Bread Pudding

It’s Not Pudding without Bread

Hello. I’m Robert Whittie of London, a former online casino owner who sold out to follow my first love: cooking and traditional English puddings. Welcome to my blog, where we discuss not just traditional puddings but the history behind them as well. I have such a passion for cooking and for puddings that I couldn’t stay out of the kitchen. Today, we are going to look at bread pudding, a much maligned and misunderstood pudding, yet a wonderful taste treat.

We know from history that bread has sustained many peoples. It was sometimes hollowed out to form a bowl, into which was then poured sweet concoctions. History tells us that variations of bread pudding come from Asia, Egypt and even India. Caramel, honey, nuts and raisins figured largely in their renditions of the pudding. We are told that they sometimes ate it cold like a cake.

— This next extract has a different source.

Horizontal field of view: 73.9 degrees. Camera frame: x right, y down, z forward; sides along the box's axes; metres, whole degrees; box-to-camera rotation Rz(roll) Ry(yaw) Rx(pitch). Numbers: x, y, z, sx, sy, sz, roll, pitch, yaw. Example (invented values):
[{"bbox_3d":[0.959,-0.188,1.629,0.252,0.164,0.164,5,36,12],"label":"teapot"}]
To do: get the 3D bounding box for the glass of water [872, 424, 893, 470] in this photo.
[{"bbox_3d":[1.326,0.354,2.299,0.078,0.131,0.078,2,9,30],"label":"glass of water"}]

Since prehistory, thrifty cooks have used stale bread as thickeners by making it into crumbs or as the body of a pudding. Since stale bread is considered unappetising, this is where the maligning comes in. In ancient times, stale bread was boiled in milk, having had the crust removed. It was then sweetened as well as having additions like currants or raisins to fill out the sweet treat. A fat such as butter was then added. Early cooks baked the dish and voila! bread pudding.

You’ll need:

Loaf of stale bread or several slices at least

  • ½ cup raisins
  • 2 cups milk
  • ¼ cup butter
  • 2 lightly beaten eggs
  • ½ cup caster sugar
  • 1 tsp cinnamon or ground nutmeg
  • ¼ tsp salt

To prepare:

Preheat oven to 350. In a small sauce pan, heat the milk and butter. Cut the crust off your bread and place in your ungreased cake pan corner up. Sprinkle the raisins over the bread slices. After this, mix the eggs and dry ingredients in a large bowl. Stir in the milk mixture. Pour over the bread and raisins. This needs to set until the bread soaks up the wet mixture, about 20 minutes or so. Bake 40 to 45 minutes or until an inserted toothpick comes back clean. Top with custard or cream.

Note to cooks: any type of old stale bread can be used, from baguettes to raisin bread (saving you a step) to stale cakes.